:: Dataset entries

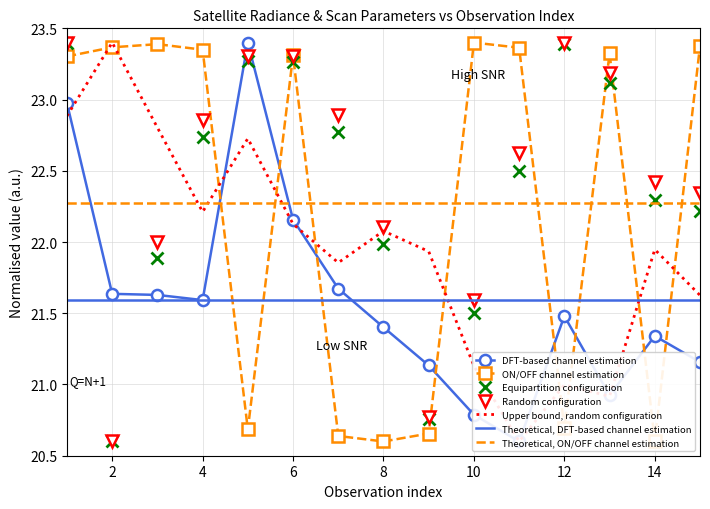

Is it true that Equipartition configuration equals 13.4 at 6?

False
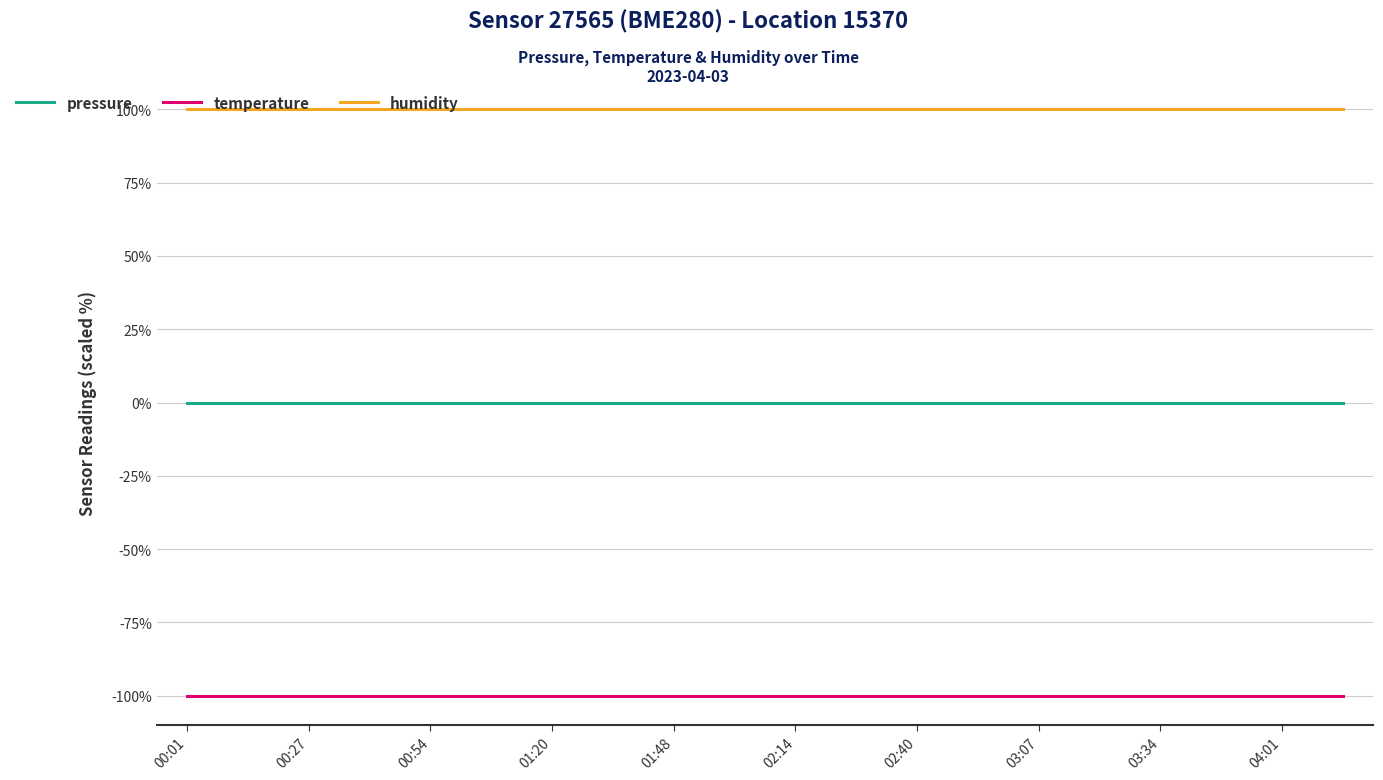

List the series in order of their peak value, lowest first.

temperature, pressure, humidity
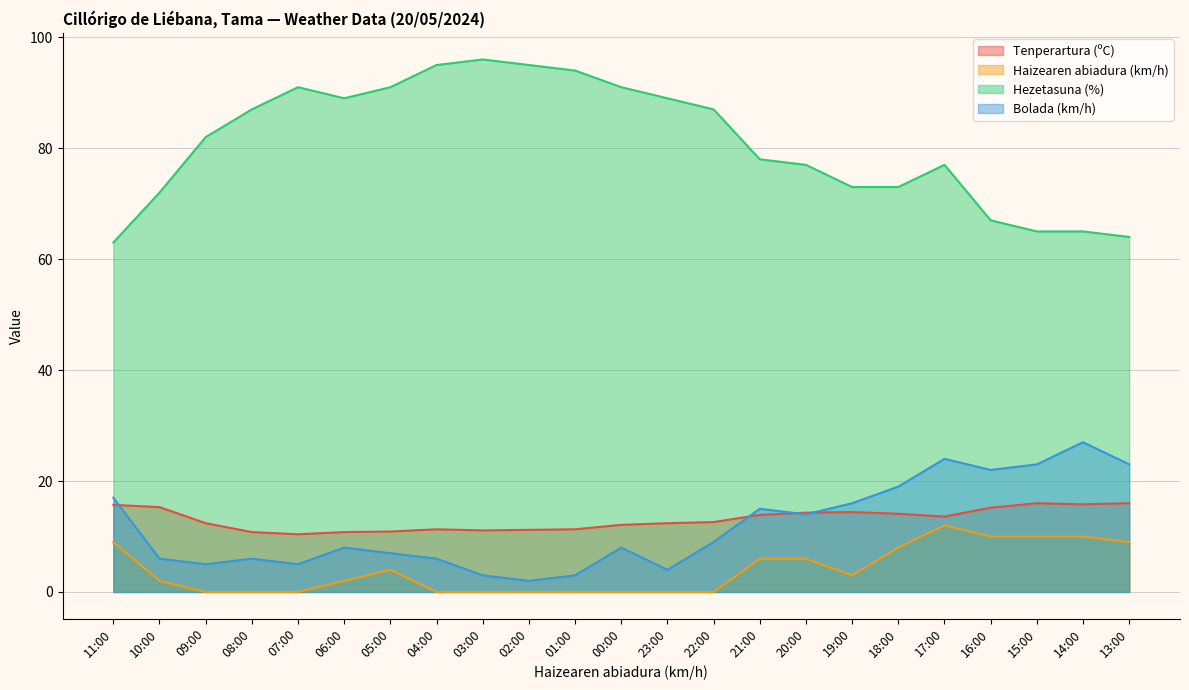

The Hezetasuna (%) series shows 77.0 at 17:00. True or false?

True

::::

▶ What this task involves
Quote the lines above word for word, leaving out the pictures.

▶ Solution to this exercise
Is it true that Equipartition configuration equals 13.4 at 6?

False

List the series in order of their peak value, lowest first.

temperature, pressure, humidity

The Hezetasuna (%) series shows 77.0 at 17:00. True or false?

True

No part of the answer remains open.